Geography
- Location: Avenue Colonel Ebeya, B.P.: 169, Gombe, Kinshasa, Democratic Republic of the Congo

Organisation
- Type: General

Services
- Beds: 2,000 beds

History
- Former name: Mama Yemo Hospital
- Construction started: 1912; 113 years ago
- Opened: 1924; 101 years ago

Links
- Website: https://hgrk-mamayemo.com/

= Kinshasa General Hospital =

Kinshasa General Hospital (French: Hôpital Général de Kinshasa) is a hospital located in the Gombe commune of Kinshasa, Democratic Republic of Congo. Before the ousting of President Mobutu Sese Seko, it was known as Mama Yemo Hospital after the president's mother. The 2000-bed hospital registers over 3,000 consultations daily. It was one of the first places where AIDS was observed.

==History ==
Prior to independence from Belgium, the country had one of the best-regarded hospital systems on the continent - albeit one that was limited almost entirely to the white population. Doctors at the hospital recall a time when patients were transferred from South Africa to Kinshasa for a higher level of care.

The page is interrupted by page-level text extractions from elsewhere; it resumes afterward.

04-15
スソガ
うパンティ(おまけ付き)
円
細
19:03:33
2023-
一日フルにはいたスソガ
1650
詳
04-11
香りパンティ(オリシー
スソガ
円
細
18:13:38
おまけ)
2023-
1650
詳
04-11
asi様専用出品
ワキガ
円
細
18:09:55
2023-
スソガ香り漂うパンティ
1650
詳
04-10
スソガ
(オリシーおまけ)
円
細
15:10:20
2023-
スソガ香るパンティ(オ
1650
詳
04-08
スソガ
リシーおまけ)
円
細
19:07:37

After national independence (1960), most of the hospital's Belgian physicians and surgeons returned home. After the violence attending independence had quieted, American missionary physician and surgeon Dr. William Close (1924 – 2009) became administrator of the hospital and recruited physicians from around the world. The maternity ward was upgraded and soon averaged 120 deliveries a day, second only to a hospital in Tokyo. Close also oversaw the building and management of a 700-ton hospital ship that treated people up and down the Congo River. Eventually, however, Close grew disillusioned by the growing corruption and disintegration and returned home in 1977. After the ousting of Mobutu (1997), the hospital's eight operating suites were again rebuilt with Close's assistance.

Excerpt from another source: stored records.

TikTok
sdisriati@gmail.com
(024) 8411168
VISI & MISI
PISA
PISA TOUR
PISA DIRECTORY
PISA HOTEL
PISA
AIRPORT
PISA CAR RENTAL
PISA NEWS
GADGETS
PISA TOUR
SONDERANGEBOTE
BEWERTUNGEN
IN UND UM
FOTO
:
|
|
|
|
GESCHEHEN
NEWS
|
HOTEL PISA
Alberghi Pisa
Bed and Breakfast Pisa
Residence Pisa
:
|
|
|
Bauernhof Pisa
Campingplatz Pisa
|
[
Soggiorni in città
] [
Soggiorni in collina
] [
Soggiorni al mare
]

Beginning in 1984, the hospital was used as a major research location for Project SIDA and research was supported by then head of internal medicine, Dr. Bila M. Kapita. In retrospect, patients were identified as far back as 1975 as presenting with conditions such as Kaposi's sarcoma that indicated HIV may have existed at the hospital years before it was identified using serological tests.

But the level of medical care remains bleak. Recent media reports indicate that the hospital often runs dangerously low on medical supplies, and doctors are forced to wait for patients, or their families, to bring money or even medical supplies, like bandages, before they can provide treatment.